Politico Space | Jacqueline Klimas

NASA’s Perseverance rover landed Thursday afternoon on Mars, marking a historic new chapter in America’s exploration of the Red Planet.

“The most important thing was the human factor,” Sen. Jerry Moran (R-Kan.), the ranking member of the appropriations subcommittee that funds NASA who was on hand at the Jet Propulsion Lab in Pasadena as it unfolded, told us. “The tension was certainly there. … Every step of the way, every benchmark that occurs, there’s a sigh of relief or applause or a high five. It was great to see the enthusiasm by Americans for success in the space program.”
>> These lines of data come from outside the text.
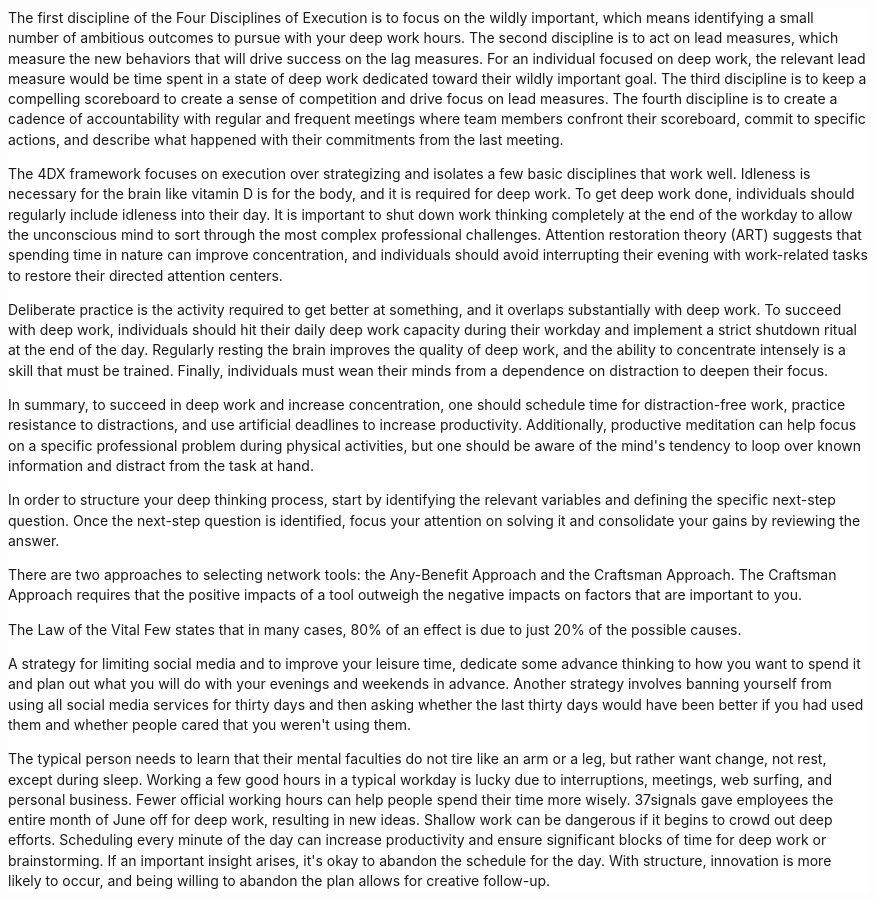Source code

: The first discipline of the Four Disciplines of Execution is to focus on the wildly important, which means identifying a small number of ambitious outcomes to pursue with your deep work hours. The second discipline is to act on lead measures, which measure the new behaviors that will drive success on the lag measures. For an individual focused on deep work, the relevant lead measure would be time spent in a state of deep work dedicated toward their wildly important goal. The third discipline is to keep a compelling scoreboard to create a sense of competition and drive focus on lead measures. The fourth discipline is to create a cadence of accountability with regular and frequent meetings where team members confront their scoreboard, commit to specific actions, and describe what happened with their commitments from the last meeting.

The 4DX framework focuses on execution over strategizing and isolates a few basic disciplines that work well. Idleness is necessary for the brain like vitamin D is for the body, and it is required for deep work. To get deep work done, individuals should regularly include idleness into their day. It is important to shut down work thinking completely at the end of the workday to allow the unconscious mind to sort through the most complex professional challenges. Attention restoration theory (ART) suggests that spending time in nature can improve concentration, and individuals should avoid interrupting their evening with work-related tasks to restore their directed attention centers. 

Deliberate practice is the activity required to get better at something, and it overlaps substantially with deep work. To succeed with deep work, individuals should hit their daily deep work capacity during their workday and implement a strict shutdown ritual at the end of the day. Regularly resting the brain improves the quality of deep work, and the ability to concentrate intensely is a skill that must be trained. Finally, individuals must wean their minds from a dependence on distraction to deepen their focus.

In summary, to succeed in deep work and increase concentration, one should schedule time for distraction-free work, practice resistance to distractions, and use artificial deadlines to increase productivity. Additionally, productive meditation can help focus on a specific professional problem during physical activities, but one should be aware of the mind's tendency to loop over known information and distract from the task at hand.

In order to structure your deep thinking process, start by identifying the relevant variables and defining the specific next-step question. Once the next-step question is identified, focus your attention on solving it and consolidate your gains by reviewing the answer.

There are two approaches to selecting network tools: the Any-Benefit Approach and the Craftsman Approach. The Craftsman Approach requires that the positive impacts of a tool outweigh the negative impacts on factors that are important to you.

The Law of the Vital Few states that in many cases, 80% of an effect is due to just 20% of the possible causes.

A strategy for limiting social media and to improve your leisure time, dedicate some advance thinking to how you want to spend it and plan out what you will do with your evenings and weekends in advance. Another strategy involves banning yourself from using all social media services for thirty days and then asking whether the last thirty days would have been better if you had used them and whether people cared that you weren't using them.

The typical person needs to learn that their mental faculties do not tire like an arm or a leg, but rather want change, not rest, except during sleep. Working a few good hours in a typical workday is lucky due to interruptions, meetings, web surfing, and personal business. 
Fewer official working hours can help people spend their time more wisely. 37signals gave employees the entire month of June off for deep work, resulting in new ideas. Shallow work can be dangerous if it begins to crowd out deep efforts. Scheduling every minute of the day can increase productivity and ensure significant blocks of time for deep work or brainstorming. If an important insight arises, it's okay to abandon the schedule for the day. With structure, innovation is more likely to occur, and being willing to abandon the plan allows for creative follow-up.
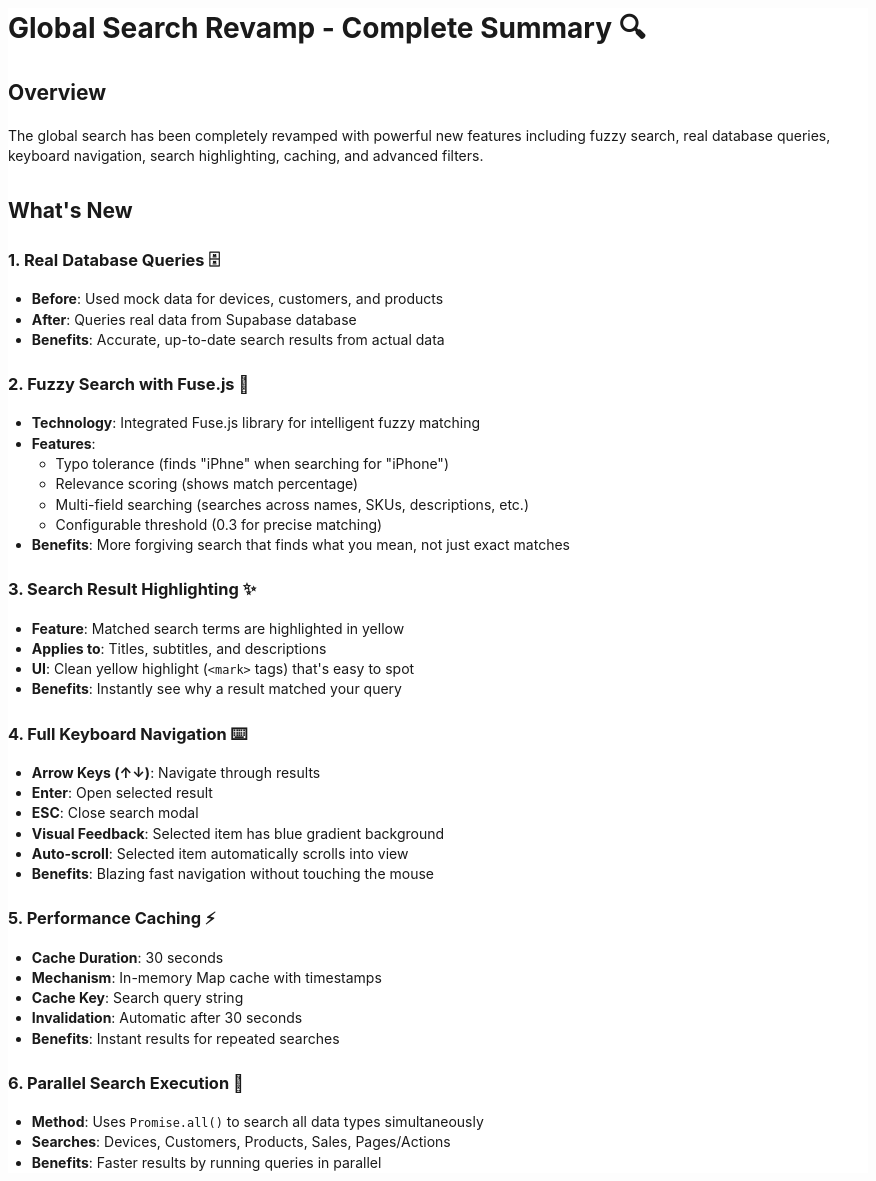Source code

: # Global Search Revamp - Complete Summary 🔍

## Overview
The global search has been completely revamped with powerful new features including fuzzy search, real database queries, keyboard navigation, search highlighting, caching, and advanced filters.

## What's New

### 1. **Real Database Queries** 🗄️
- **Before**: Used mock data for devices, customers, and products
- **After**: Queries real data from Supabase database
- **Benefits**: Accurate, up-to-date search results from actual data

### 2. **Fuzzy Search with Fuse.js** 🎯
- **Technology**: Integrated Fuse.js library for intelligent fuzzy matching
- **Features**:
  - Typo tolerance (finds "iPhne" when searching for "iPhone")
  - Relevance scoring (shows match percentage)
  - Multi-field searching (searches across names, SKUs, descriptions, etc.)
  - Configurable threshold (0.3 for precise matching)
- **Benefits**: More forgiving search that finds what you mean, not just exact matches

### 3. **Search Result Highlighting** ✨
- **Feature**: Matched search terms are highlighted in yellow
- **Applies to**: Titles, subtitles, and descriptions
- **UI**: Clean yellow highlight (`<mark>` tags) that's easy to spot
- **Benefits**: Instantly see why a result matched your query

### 4. **Full Keyboard Navigation** ⌨️
- **Arrow Keys (↑↓)**: Navigate through results
- **Enter**: Open selected result
- **ESC**: Close search modal
- **Visual Feedback**: Selected item has blue gradient background
- **Auto-scroll**: Selected item automatically scrolls into view
- **Benefits**: Blazing fast navigation without touching the mouse

### 5. **Performance Caching** ⚡
- **Cache Duration**: 30 seconds
- **Mechanism**: In-memory Map cache with timestamps
- **Cache Key**: Search query string
- **Invalidation**: Automatic after 30 seconds
- **Benefits**: Instant results for repeated searches

### 6. **Parallel Search Execution** 🚀
- **Method**: Uses `Promise.all()` to search all data types simultaneously
- **Searches**: Devices, Customers, Products, Sales, Pages/Actions
- **Benefits**: Faster results by running queries in parallel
The rover checked in via its official Twitter account to let the world know it was safe. “Perseverance will get you anywhere.”

What happens next is up to Washington. Perseverance is the first in a three-part effort to bring tubes of Martian dust back to Earth for study in 2031. But that will require a decade-long commitment in dollars and political will from Congress and successive presidential administrations. Frank Lucas (R-Okla.), the top Republican on the House Science Committee, admitted he is “concerned” that Congress will not follow through on funding for a mission with such a delayed payoff.

To help build support for the sample return mission another leading space legislator wants to pass a bipartisan congressional resolution so future appropriators know Congress once believed this effort was critical. “We’re not the president. We can’t be John Kennedy and say ‘at the end of the decade,’” Don Beyer (D-Va.), who chairs the House space subcommittee, said in reference to JFK’s 1962 moonshot speech that ignited the Apollo program. “But we can do the congressional equivalent.”

Perseverance can also help make the case, Moran said. “Today’s success I think helps bring us along in the cause of support for planetary missions. … Does the helicopter take off a month from now? All of those things build the case for continued support,” said Moran, referencing an experimental helicopter onboard that would be the first to fly on another planet.